ただ、これは必ずしも「つながり」至上主義を語っている訳ではないことは明記しておきたい。誰かや何かの「つながり」の形や強弱はその時々だし、正解はないのだから。

撮影:小波季世さん

文化人類学はどう映ったか?

最後に、私の一番の参加目的であった「文化人類学者の話が専門外の人にどう映るのかを知る」が、結果的にどうであったのかを記してこのイベントレポートを締めくくりたいと思う。

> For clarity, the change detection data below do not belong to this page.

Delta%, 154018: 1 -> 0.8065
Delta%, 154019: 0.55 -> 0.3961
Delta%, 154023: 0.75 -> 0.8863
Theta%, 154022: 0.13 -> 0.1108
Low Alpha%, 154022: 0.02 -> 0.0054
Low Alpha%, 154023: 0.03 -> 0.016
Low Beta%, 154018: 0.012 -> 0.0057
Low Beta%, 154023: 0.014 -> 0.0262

登壇した小川さんの話術の巧みさもあるのだろうが、同じく登壇した小松さんや司会の竹下さん、ファシリテーターの吉田さん、そして何より参加者の多くからは、「なるほど〜」「そういう考え方もあるのか」「おもしろかった!」などと言った声が聞かれた。一方で、「共同体の論理」「互酬性」「贈与」など文化人類的には馴染み深い言葉が正直よくわからなかったという人もいた。

文化人類学は「文化を通して人を理解する」学問だ。だから、無関係な人はいないし、誰もが”当事者”、もしくは”共事者”になりえる。そうして、「私」のいる社会について考えること、別の社会の見方を知ることは、即時的には「役に立つ」ことではないかもしれないが、「私」の社会の「こうであらねばならぬ」という束縛からときに私たちを解き放ち、生きやすくしてくれる。今回のイベントはそんな可能性を実体験として感じた一時だった。